7 Kommentare zu „A-Cat Flügel aus Berlin: Thilo Keller über den sportlichen Mehrwert seiner Kat-Konstruktion“

  1. jorgo sagt:

    Hut ab, Thilo (und Team natürlich)! Egal wie sich die Sache weiter entwickeln wird ist es schon sehr beeindruckend wie Du Dich für Deine Ideen einsetzt. Ich wünsche Dir weiterhin viel Erfolg!

    In unserem Sport kann sich ja jeder nach Belieben zuordnen … von LowTech bis MegaHighTech.
    Schön finde ich, dass es auch im Bereich der kleinen Katamarane diese Bandbreite gibt.
    Siehe Patin a vela (der Kat ohne Ruderanlage) vs. A-Cat mit Flügel.

  2. Flyer2 sagt:

    Könnte mir vorstellen, daß sich der Flügel durchsetzt, wenn er unter € 10.000 realisierbar ist – sportlicher Erfolg natürlich vorausgesetzt. Das ist viel Holz, aber ein Mast plus diverse Segel ist ähnlich kostspielig. Der finaziell nicht ganz so gut bestückte A-Cat-Segler hat sich ja schon länger mit jungem gebrauchten Material abgefunden/abfinden müssen. Mehr Speed durch den Flügel wird es sicher geben, denn nicht umsonst wird dort wo Geld keine Rolle spielt auf diese Technik gesetzt.

    Bedenken habe ich eher, daß man mit so einem Teil der unübertroffenen Unabhängigkeit und Spontanität mit seinem A beraubt wird.

  3. A-Cat-Addicted sagt:

    Wow, was man als Student auf die Beine stellen kann… zum Glück habe ich das hinter mir, sonst hätte ich jetzt auch noch ein schlechtes Gewissen 🙂
    Wenn der Flügel etwas bringt, wird er sich mE recht schnell in der Weltspitze durchsetzen (vielleicht fünf bis zehn in den Top 20), und das wäre ja für den Start genau richtig… dann werden sich einige Fragen von selbst entscheiden. Wir Anderen warten wohl zuerst mal recht interessiert ab, was da so passiert…

  4. schärenkreuzer sagt:

    Toller Artikel! Sieht superg*** aus der Flügel, superspannende Technologie,
    aber leider für normale, selbst regattaverliebte Kat-Segler wahrscheinlich preislich und logistisch nicht machbar, oder? Die Dinger sehen ausserdem SEHR empfindlich aus… Hält so ein Flügel eine Kenterung aus, oder darf man dann Balsa-Alu-Puzzle spielen… 😉

  5. Uwe sagt:

    Der Flügel bringt eine exorbiotante Steigerung der Kosten und gravierende Nachteile beim Aufriggen und Transport.
    Ob der minimale Geschwindigkeitszuwachs dies aufwiegt, ist mehr als zweifelhaft.

  6. dreas sagt:

    toller beitrag! die technischen hintergundinfos der letzten zeit sind grosse klasse!
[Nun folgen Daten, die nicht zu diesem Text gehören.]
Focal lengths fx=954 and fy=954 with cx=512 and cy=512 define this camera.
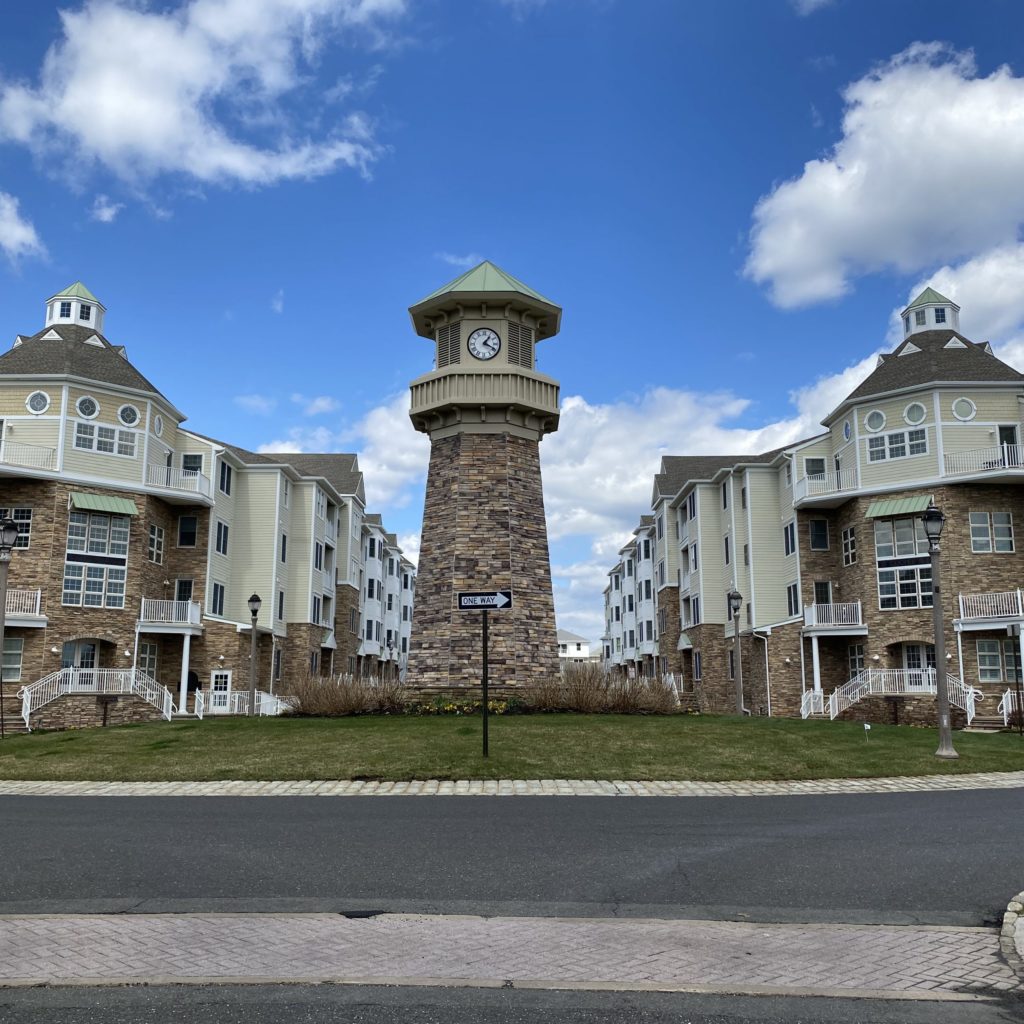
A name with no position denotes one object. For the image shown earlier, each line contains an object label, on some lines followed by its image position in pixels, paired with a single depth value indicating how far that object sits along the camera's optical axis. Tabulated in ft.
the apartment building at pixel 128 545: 106.01
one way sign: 52.65
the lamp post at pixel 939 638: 57.98
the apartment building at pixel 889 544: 106.32
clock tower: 96.48
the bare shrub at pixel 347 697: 90.99
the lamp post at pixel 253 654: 92.94
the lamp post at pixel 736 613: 100.86
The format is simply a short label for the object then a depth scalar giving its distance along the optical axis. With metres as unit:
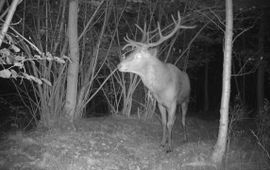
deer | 7.15
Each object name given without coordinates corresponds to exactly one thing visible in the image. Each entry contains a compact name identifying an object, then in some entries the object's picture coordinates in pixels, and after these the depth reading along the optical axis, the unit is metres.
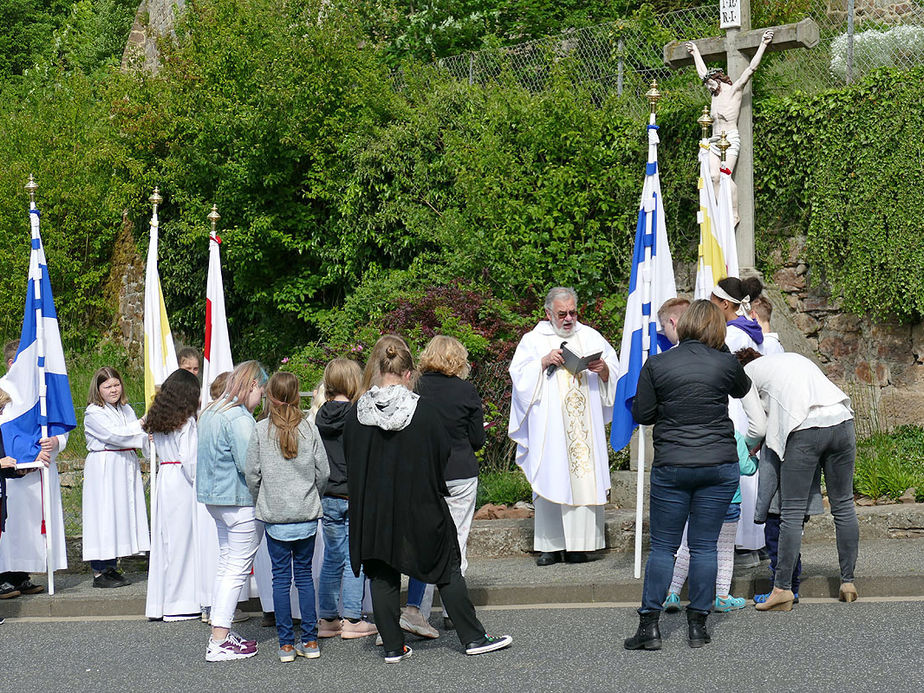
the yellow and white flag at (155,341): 10.14
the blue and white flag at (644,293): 8.20
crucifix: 11.52
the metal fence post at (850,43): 12.31
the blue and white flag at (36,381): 8.68
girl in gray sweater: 6.40
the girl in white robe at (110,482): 8.89
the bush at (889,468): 9.07
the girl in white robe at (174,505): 7.83
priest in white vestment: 8.59
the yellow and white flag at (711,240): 9.62
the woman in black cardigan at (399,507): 6.18
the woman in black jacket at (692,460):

    zum thema, die abrupten strömungsabrisse sind sicherlich gerade an tonnen ein grosses problem.
    dem kann man natürlich vorbeugen, trotzdem bleibt es mangels twist ein kritikpunkt, welcher bei kleinen kats im regattagedränge nicht zu unterschätzen ist.

    die technische entwicklung geht weiter und es ist gut, dass gerade bei uns in deutschland in diesem segment pionierarbeit geleistet wird. die trimmprobleme wird man immer besser meistern und sonstige anfangsschwierigkeiten in den griff bekommen.

    wichtig ist den flügel möglichst schnell und in der breite bei allen möglichen klassen einzusetzen um berührungsängste und vorbehalte abzubauen.

    vg
    dreas

  7. Christian sagt:

    interessantes Interview zu einem spannenden Projekt!

    Aber ob sich der Flügel je durchsetzen wird, ist mehr als zweifelhaft. Dem durchschnittlichen A-Cat-Segler fehlt es sowohl am Ingenieurswissen als vor allem auch am finanziellen/ logistischen Hintergrund, um einen Flügel je leistungssteigernd betreiben zu können… aber wir werden sehen.

    Bei den Foiler-Motten, deren Wing wesentlich kleiner wäre, konzentriert man sich derzeit schon wieder auf die Optimierung anderer Dinge (Foils, Gewichtsreduzierung etc.).